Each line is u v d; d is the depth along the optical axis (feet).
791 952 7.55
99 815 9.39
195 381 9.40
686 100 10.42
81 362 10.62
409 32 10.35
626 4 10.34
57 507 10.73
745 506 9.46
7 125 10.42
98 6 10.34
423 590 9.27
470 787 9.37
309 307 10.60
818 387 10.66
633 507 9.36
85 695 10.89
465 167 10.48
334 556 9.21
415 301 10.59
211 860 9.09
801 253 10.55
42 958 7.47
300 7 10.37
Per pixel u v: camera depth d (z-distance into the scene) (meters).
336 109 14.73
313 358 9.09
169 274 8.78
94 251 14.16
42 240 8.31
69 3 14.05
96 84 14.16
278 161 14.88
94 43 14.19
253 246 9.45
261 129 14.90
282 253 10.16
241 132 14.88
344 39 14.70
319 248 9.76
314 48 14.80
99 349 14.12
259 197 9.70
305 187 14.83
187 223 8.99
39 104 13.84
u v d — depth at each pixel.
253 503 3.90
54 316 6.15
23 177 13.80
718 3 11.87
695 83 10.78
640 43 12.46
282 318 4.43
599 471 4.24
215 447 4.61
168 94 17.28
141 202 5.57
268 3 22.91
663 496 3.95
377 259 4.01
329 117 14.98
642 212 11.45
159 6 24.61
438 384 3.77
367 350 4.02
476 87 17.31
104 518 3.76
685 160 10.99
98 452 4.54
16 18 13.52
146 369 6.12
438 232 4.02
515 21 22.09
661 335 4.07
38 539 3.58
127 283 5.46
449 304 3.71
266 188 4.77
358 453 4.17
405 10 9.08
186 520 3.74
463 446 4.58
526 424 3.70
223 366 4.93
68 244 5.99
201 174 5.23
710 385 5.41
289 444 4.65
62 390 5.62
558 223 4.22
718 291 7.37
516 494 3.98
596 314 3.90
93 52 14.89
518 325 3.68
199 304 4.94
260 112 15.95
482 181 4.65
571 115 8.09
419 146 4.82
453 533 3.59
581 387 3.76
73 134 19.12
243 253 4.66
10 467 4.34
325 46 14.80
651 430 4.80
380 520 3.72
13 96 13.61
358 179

Task to complete:
Beginning at the top of the data, extract each line through the line containing "261 129 14.90" and return those lines exactly, with nothing added.

Your response:
Each line is u v d; d is the depth along the optical axis (feet).
791 952 7.55
99 815 9.39
195 381 9.40
686 100 10.42
81 362 10.62
409 32 10.35
626 4 10.34
57 507 10.73
745 506 9.46
7 125 10.42
98 6 10.34
423 590 9.27
470 787 9.37
309 307 10.60
818 387 10.66
633 507 9.36
85 695 10.89
465 167 10.48
334 556 9.21
415 301 10.59
211 860 9.09
801 253 10.55
42 958 7.47
300 7 10.37
Per pixel u v: camera depth d (z-distance into the scene) (meters).
336 109 14.73
313 358 9.09
169 274 8.78
94 251 14.16
42 240 8.31
69 3 14.05
96 84 14.16
278 161 14.88
94 43 14.19
253 246 9.45
261 129 14.90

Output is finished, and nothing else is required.